- **ESTRATTO DEL TESTO**
※ ※ ※

Cass. Sez. III n. 45968 del 6 ottobre 2017 (Ud 20 lug 2017)
Presidente: Savani Estensore: Di Stasi Imputato: Caputo
Urbanistica. Caratteristiche della pertinenza

Per pertinenza deve intendersi un'opera che non sia parte integrante o costitutiva di un altro fabbricato, bensì al servizio dello stesso onde renderne più agevole e funzionale l'uso. Affinché un manufatto presenti il carattere della pertinenza si richiede che abbia una propria individualità, che sia oggettivamente preordinato a soddisfare le esigenze di un edificio principale legittimamente edificato, che sia sfornito di autonomo valore di mercato, che abbia ridotte dimensioni, che sia insuscettibile di destinazione autonoma e che non si ponga in contrasto con gli strumenti urbanistici vigenti. L'ampliamento di un fabbricato preesistente- come verificatosi nella specie- non può considerarsi pertinenza, ma diventa parte dell'edificio perchè, una volta realizzato, ne completa la struttura per meglio soddisfare i bisogni cui è destinato in quanto privo di autonomia rispetto all'edificio medesimo

RITENUTO IN FATTO
1. Con sentenza del 30/09/2016, la Corte di appello di Palermo confermava la sentenza del Tribunale di Trapani che aveva dichiarato Caputo Domenico responsabile dei reati di cui agli artt. 44 lett. b) dpr n. 380/2001 e 181 divo 42/2004 (capi a e b)- per aver realizzato, in qualità di proprietario e committente dei lavori, in Calatafimi-Segesta su terreno soggetto a vincolo paesaggistico, in assenza di permesso a costruire e di nulla osta della competente Autorità di tutela del paesaggio, tre pergolati in legno e la sistemazione esterna dell'area di pertinenza della sala di ricevimento "Agorà"- e lo aveva condannato alla pena di mesi due di arresto ed euro 23.000,00 di ammenda con pena sospesa condizionata all'esecuzione dell'ordine di demolizione e riduzione in pristino dello stato dei luoghi.

※ ※ ※

- **MATERIALE DI RIFERIMENTO**
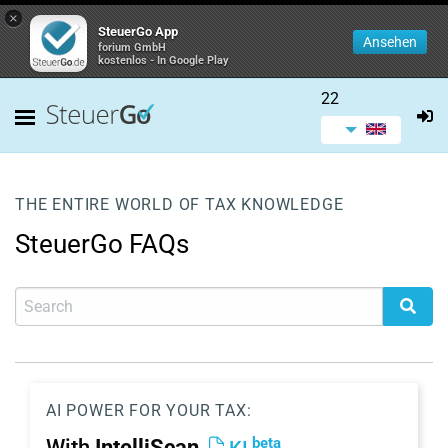
×
SteuerGo App
Ansehen
forium GmbH
kostenlos - In Google Play
22
THE ENTIRE WORLD OF TAX KNOWLEDGE
SteuerGo FAQs
AI POWER FOR YOUR TAX:
beta
With
IntelliScan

※ ※ ※

- **COMPITI DA SVOLGERE**
1. Riscrivi in forma di elenco il paragrafo dell'estratto del testo che comincia con «Per pertinenza deve intendersi», conservandone i fatti principali.
2. Spiega in non più di tre frasi perché, secondo l'estratto del testo, l'ampliamento di un fabbricato preesistente non può considerarsi una pertinenza.

- **RISULTATI**
1.
- La pertinenza è un'opera che non è parte integrante o costitutiva di un altro fabbricato. È invece al suo servizio, per renderne l'uso più agevole e funzionale.
- Perché un manufatto sia una pertinenza deve:
  - avere una propria individualità;
  - essere oggettivamente preordinato a soddisfare le esigenze di un edificio principale legittimamente edificato;
  - essere privo di autonomo valore di mercato;
  - avere dimensioni ridotte;
  - non poter ricevere una destinazione autonoma;
  - non contrastare con gli strumenti urbanistici vigenti.
- L'ampliamento di un fabbricato preesistente, come nel caso esaminato, non è una pertinenza ma diventa parte dell'edificio. Una volta realizzato, ne completa la struttura ed è privo di autonomia rispetto all'edificio stesso.

2. Una volta realizzato, l'ampliamento completa la struttura del fabbricato per soddisfare meglio i bisogni a cui l'edificio è destinato. Poiché è privo di autonomia rispetto all'edificio, ne diventa parte e non ha il carattere della pertinenza.